The World Trade Organisation (WTO) – the organisation that ensures trade flows as freely as possible - has lowered its forecast for world trade growth in 2015 to 2.8%, from 3.3% in April, and reduced its estimate for 2016 to 3.9% from 4%. These revisions reflect a number of factors that weighed on the global economy in the first half of 2015, including falling import demand in China, Brazil and other emerging economies; falling prices for oil and other primary commodities; and significant exchange rate fluctuations.

Recent trade growth

Data for the first half of 2015 came in below expectations with quarterly growth turning negative, averaging 0.7% in Q1 and Q2. Despite the quarterly declines in the first half of 2015, year-on-year growth in trade for the year to date remains positive at 2.3%.

Trade growth remains uneven across many countries and regions after a long period of stagnation - Europe recorded the fastest year-on-year export growth of any region in Q2 at 2.7%, followed by North America (2.1%), Asia (0.6%), South and Central America (0.4%).

Changes to the forecast

Asia had the strongest downward revision to its export forecast for 2015, from 5.0% to 3.1%. This is mostly due to falling intra-regional trade as China's economy has slowed. The downward revision to Asia on the import side was even stronger, from 5.1% to 2.6%, partly due to lower Chinese imports.

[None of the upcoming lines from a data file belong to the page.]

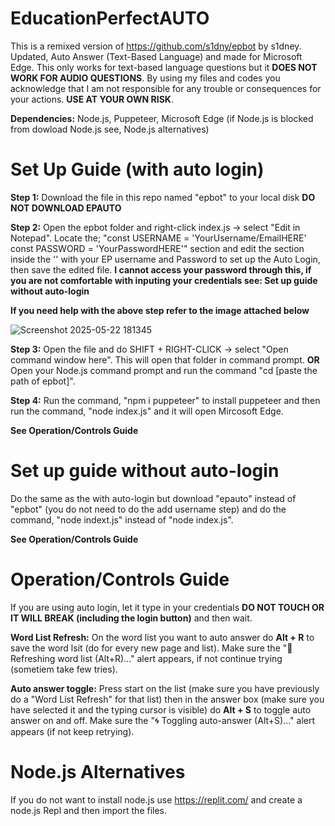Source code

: # EducationPerfectAUTO
This is a remixed version of https://github.com/s1dny/epbot by s1dney. Updated, Auto Answer (Text-Based Language) and made for Microsoft Edge.
This only works for text-based language questions but it **DOES NOT WORK FOR AUDIO QUESTIONS**.
By using my files and codes you acknowledge that I am not responsible for any trouble or consequences for your actions. **USE AT YOUR OWN RISK**.

**Dependencies:** Node.js, Puppeteer, Microsoft Edge (if Node.js is blocked from dowload Node.js see, Node.js alternatives)

# Set Up Guide (with auto login)

**Step 1:** Download the file in this repo named "epbot" to your local disk **DO NOT DOWNLOAD EPAUTO**

**Step 2:** Open the epbot folder and right-click index.js -> select "Edit in Notepad". Locate the; "const USERNAME = 'YourUsername/EmailHERE'
const PASSWORD = 'YourPasswordHERE'" section and edit the section inside the '' with your EP username and Password to set up the Auto Login, 
then save the edited file. **I cannot access your password through this, if you are not comfortable with inputing your credentials see: Set up 
guide without auto-login**

**If you need help with the above step refer to the image attached below**

![Screenshot 2025-05-22 181345](https://github.com/user-attachments/assets/64c3c39d-3e8d-4196-a4cf-93caf122dd71)

**Step 3:** Open the file and do SHIFT + RIGHT-CLICK -> select "Open command window here". This will open that folder in command prompt. **OR**
Open your Node.js command prompt and run the command "cd [paste the path of epbot]".

**Step 4:** Run the command, "npm i puppeteer" to install puppeteer and then run the command, "node index.js" and it will open Mircosoft Edge.

**See Operation/Controls Guide**

# Set up guide without auto-login

Do the same as the with auto-login but download "epauto" instead of "epbot" (you do not need to do the add username step) and do the command,
"node indext.js" instead of "node index.js".

**See Operation/Controls Guide**

# Operation/Controls Guide

If you are using auto login, let it type in your credentials **DO NOT TOUCH OR IT WILL BREAK (including the login button)** and then wait.

**Word List Refresh:** On the word list you want to auto answer do **Alt + R** to save the word lsit (do for every new page and list). Make
sure the "🔁 Refreshing word list (Alt+R)..." alert appears, if not continue trying (sometiem take few tries).

**Auto answer toggle:** Press start on the list (make sure you have previously do a "Word List Refresh" for that list) then in the answer
box (make sure you have selected it and the typing cursor is visible) do **Alt + S** to toggle auto answer on and off. Make sure the
"🌀 Toggling auto-answer (Alt+S)..." alert appears (if not keep retrying).

# Node.js Alternatives
If you do not want to install node.js use https://replit.com/ and create a node.js Repl and then import the files.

South and Central America’s import forecast in 2015 was lowered to -5.6% from -0.5%. Much of this is attributed to adverse economic developments in Brazil.  A rebound in imports across South and Central America is expected in 2016 as Brazil's GDP growth stabilises.


If trends continue, 2015 will mark the fourth consecutive year in which annual trade growth has fallen below 3%. This will also mark the fourth year where trade has grown at approximately the same rate as world GDP, rather than twice as fast - as it has done in the 1990s and early 2000s.

Although global output is expanding at a moderate pace downside risks remain, which include: slowdowns in emerging and developing economies and the possibility of destabilising financial flows from an eventual interest rate rise by the US Federal Reserve (as explained in my previous blog: All eyes on 'US').